Sonntag, 10. April 2016

Wenn ich dich nicht in meinem Leben wüsste



Wenn ich dich nicht in meinem Leben wüsste,
wie sollte ich das Feindliche bestehn:
ich welkte heimatlos und sterben müßte
ich, ohne einen Blick von Gott zu sehn.


Wie ich mich jemals auch verwirren sollte,
du wartest treu auf meine Wiederkehr;
nichts endet glücklich ohne dich, und wollte
ich dich verleugnen, wär' ich selbst nicht mehr.
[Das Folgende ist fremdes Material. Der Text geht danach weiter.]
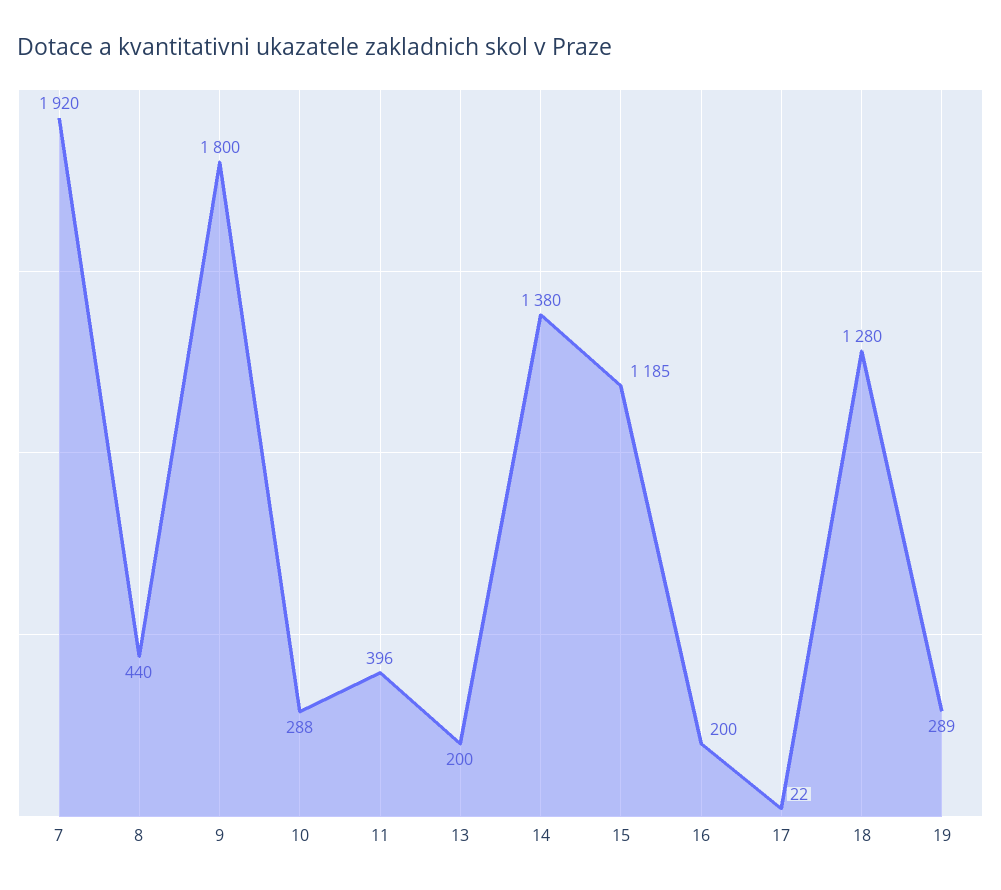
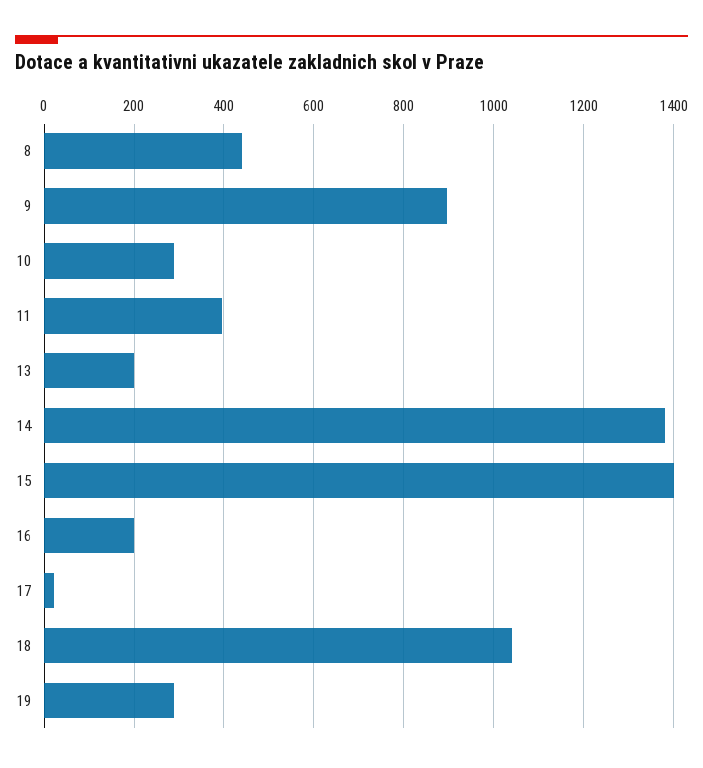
  {
-   "7": 1920,
    "8": 440,
-   "9": 1800,
+   "9": 900,
    "10": 288,
    "11": 396,
    "13": 200,
    "14": 1380,
-   "15": 1185,
+   "15": 1400,
    "16": 200,
    "17": 22,
-   "18": 1280,
+   "18": 1040,
    "19": 289
  }

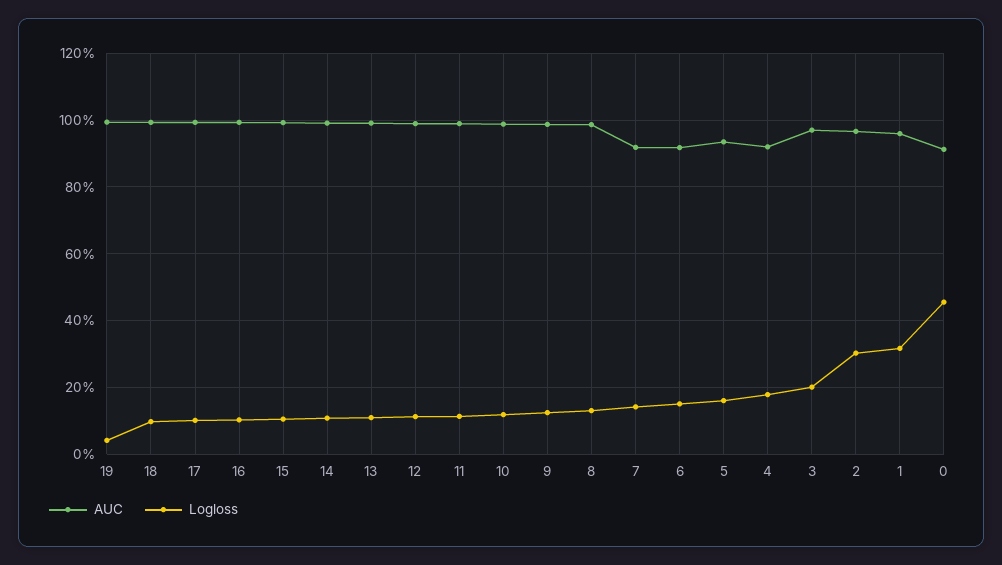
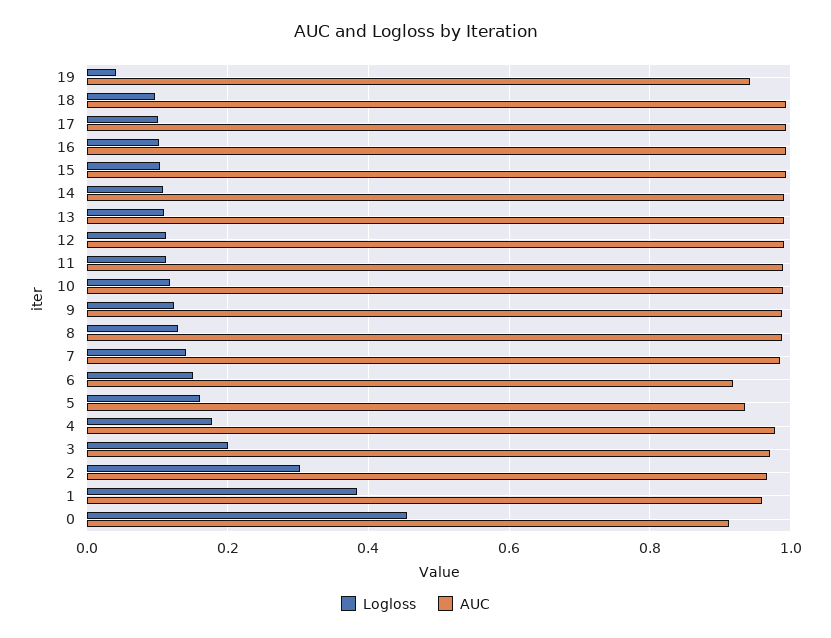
  {
    "AUC": {
-     "19": 1,
+     "19": 0.94,
      "18": 1,
      "17": 1,
      "16": 1,
      "15": 1,
      "14": 1,
      "13": 1,
      "12": 1,
      "11": 0.98,
      "10": 0.98,
      "9": 0.98,
      "8": 0.98,
-     "7": 0.92,
+     "7": 0.98,
      "6": 0.92,
      "5": 0.94,
-     "4": 0.92,
+     "4": 0.98,
      "3": 0.98,
      "2": 0.96,
      "1": 0.96,
      "0": 0.92
    },
    "Logloss": {
      "19": 0.04,
      "18": 0.1,
      "17": 0.1,
      "16": 0.1,
      "15": 0.1,
      "14": 0.1,
      "13": 0.1,
      "12": 0.12,
      "11": 0.12,
      "10": 0.12,
      "9": 0.12,
      "8": 0.12,
      "7": 0.14,
      "6": 0.16,
      "5": 0.16,
      "4": 0.18,
      "3": 0.2,
      "2": 0.3,
-     "1": 0.32,
+     "1": 0.38,
      "0": 0.46
    }
  }

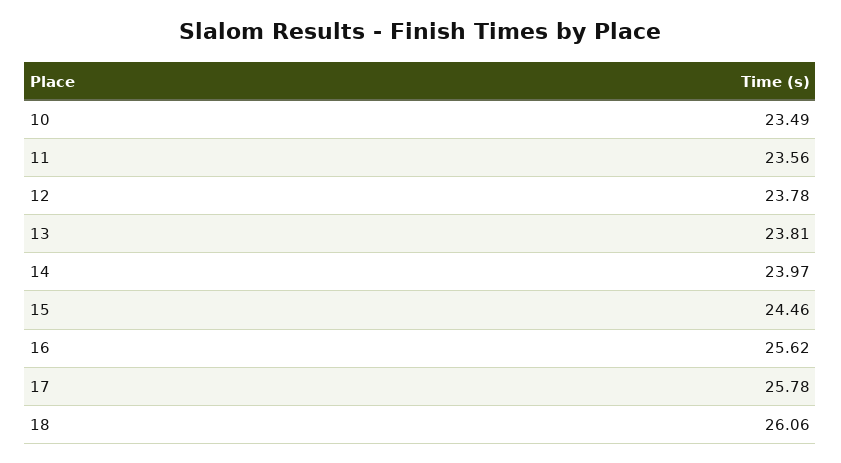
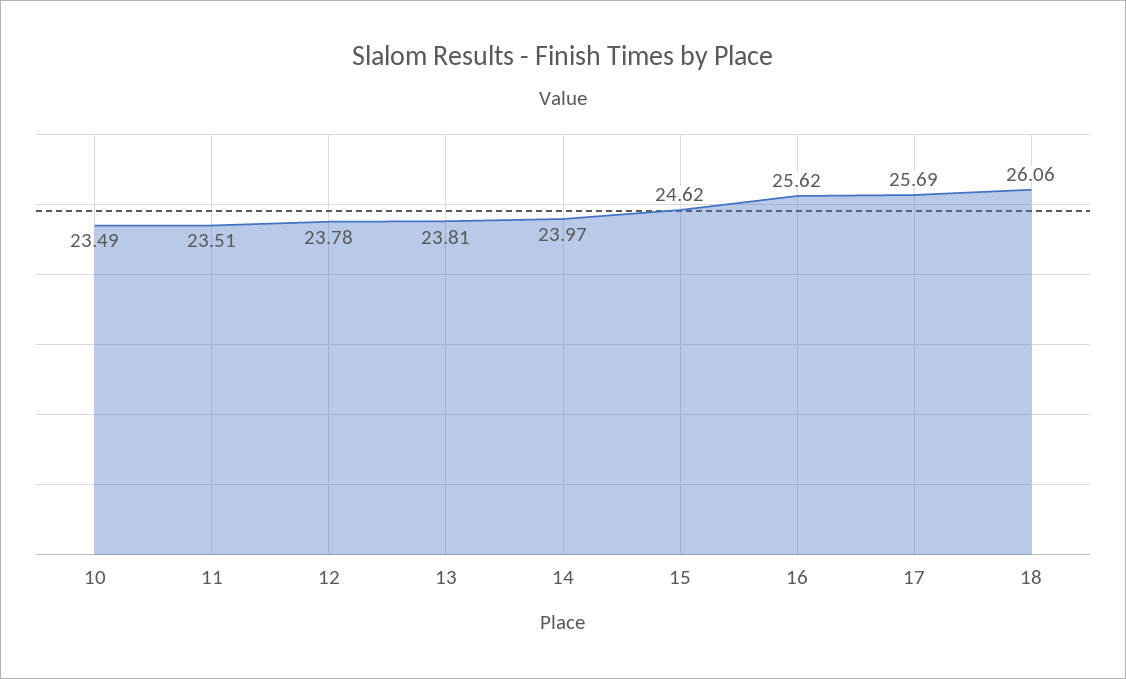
  {
    "10": 23.49,
-   "11": 23.56,
+   "11": 23.51,
    "12": 23.78,
    "13": 23.81,
    "14": 23.97,
-   "15": 24.46,
+   "15": 24.62,
    "16": 25.62,
-   "17": 25.78,
+   "17": 25.69,
    "18": 26.06
  }

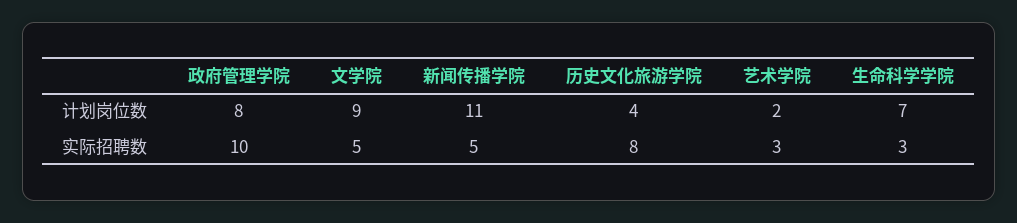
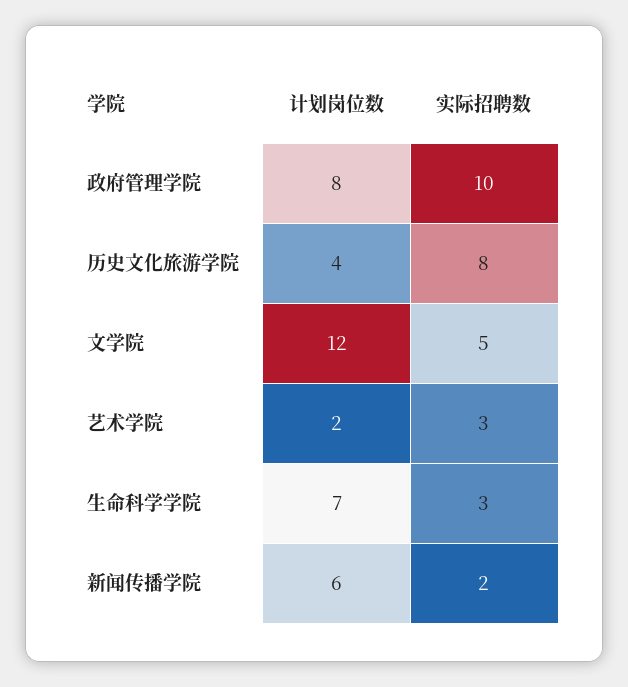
  {
    "政府管理学院": {
      "计划岗位数": 8,
      "实际招聘数": 10
    },
    "文学院": {
-     "计划岗位数": 9,
+     "计划岗位数": 12,
      "实际招聘数": 5
    },
    "新闻传播学院": {
-     "计划岗位数": 11,
+     "计划岗位数": 6,
-     "实际招聘数": 5
+     "实际招聘数": 2
    },
    "历史文化旅游学院": {
      "计划岗位数": 4,
      "实际招聘数": 8
    },
    "艺术学院": {
      "计划岗位数": 2,
      "实际招聘数": 3
    },
    "生命科学学院": {
      "计划岗位数": 7,
      "实际招聘数": 3
    }
  }

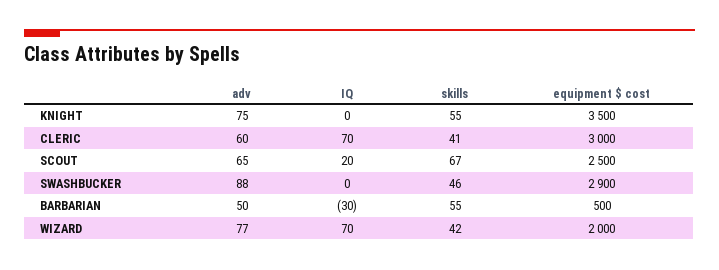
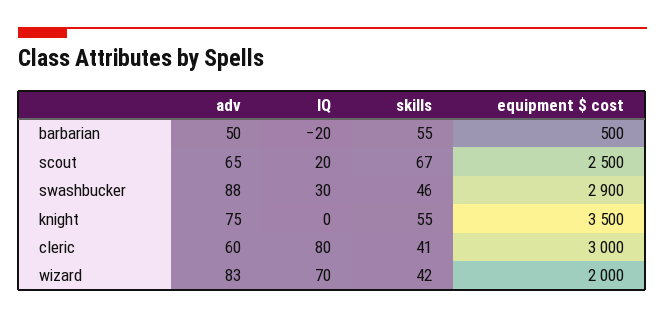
  {
    "adv": {
      "KNIGHT": 75,
      "CLERIC": 60,
      "SCOUT": 65,
      "SWASHBUCKER": 88,
      "BARBARIAN": 50,
-     "WIZARD": 77
+     "WIZARD": 83
    },
    "IQ": {
      "KNIGHT": 0,
-     "CLERIC": 70,
+     "CLERIC": 80,
      "SCOUT": 20,
-     "SWASHBUCKER": 0,
+     "SWASHBUCKER": 30,
-     "BARBARIAN": -30,
+     "BARBARIAN": -20,
      "WIZARD": 70
    },
    "skills": {
      "KNIGHT": 55,
      "CLERIC": 41,
      "SCOUT": 67,
      "SWASHBUCKER": 46,
      "BARBARIAN": 55,
      "WIZARD": 42
    },
    "equipment $ cost": {
      "KNIGHT": 3500,
      "CLERIC": 3000,
      "SCOUT": 2500,
      "SWASHBUCKER": 2900,
      "BARBARIAN": 500,
      "WIZARD": 2000
    }
  }

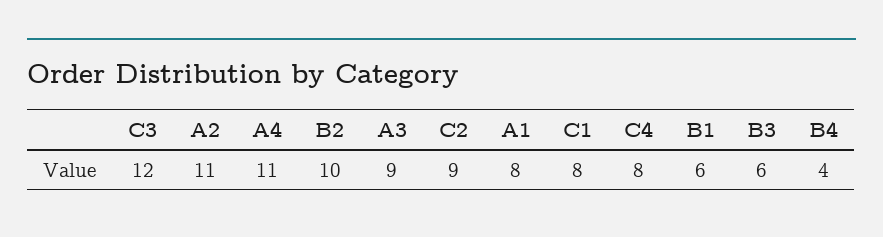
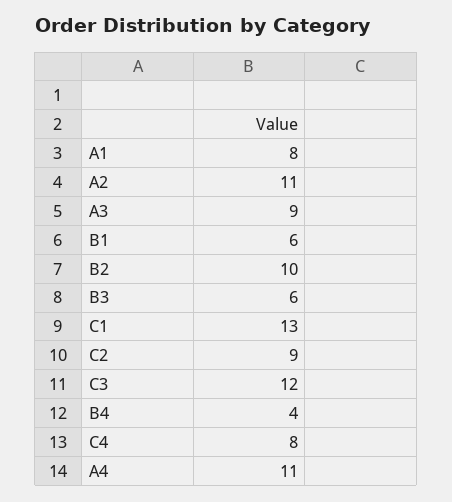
  {
    "C3": 12,
    "A2": 11,
    "A4": 11,
    "B2": 10,
    "A3": 9,
    "C2": 9,
    "A1": 8,
-   "C1": 8,
+   "C1": 13,
    "C4": 8,
    "B1": 6,
    "B3": 6,
    "B4": 4
  }

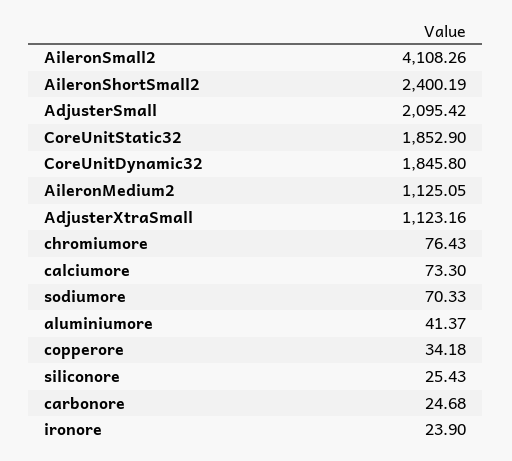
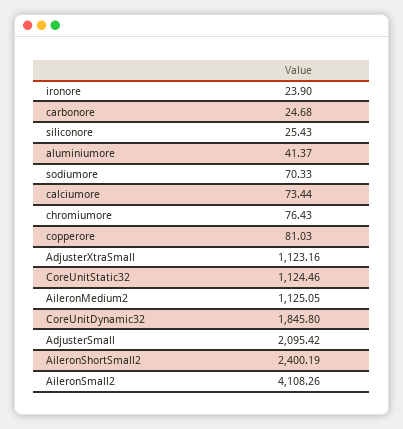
  {
    "AileronSmall2": 4108.26,
    "AileronShortSmall2": 2400.19,
    "AdjusterSmall": 2095.42,
-   "CoreUnitStatic32": 1852.9,
+   "CoreUnitStatic32": 1124.46,
    "CoreUnitDynamic32": 1845.8,
    "AileronMedium2": 1125.05,
    "AdjusterXtraSmall": 1123.16,
    "chromiumore": 76.43,
-   "calciumore": 73.3,
+   "calciumore": 73.44,
    "sodiumore": 70.33,
    "aluminiumore": 41.37,
-   "copperore": 34.18,
+   "copperore": 81.03,
    "siliconore": 25.43,
    "carbonore": 24.68,
    "ironore": 23.9
  }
Ich triebe einsam durch die fernsten Straßen -
daß du in meinem Zimmer lächelnd bist,
errettet mich; im Lampenlaubdach saßen
wir wie geborgen vor dem Daseinszwist.


Ich finde heim zu dir nach allen Fahrten,
die mich entführten auf das fernste Meer,
wenn meine Träume nur dein Bild bewahrten,
wird jeder Tag ein Fest der Wiederkehr.


Wird jeder Abend auf der fremden Küste
nur dein Gestirn an Felsen tanzen sehn . . .
Wenn ich dich nicht in meinem Leben wüsste,
wie sollte ich das Feindliche bestehn?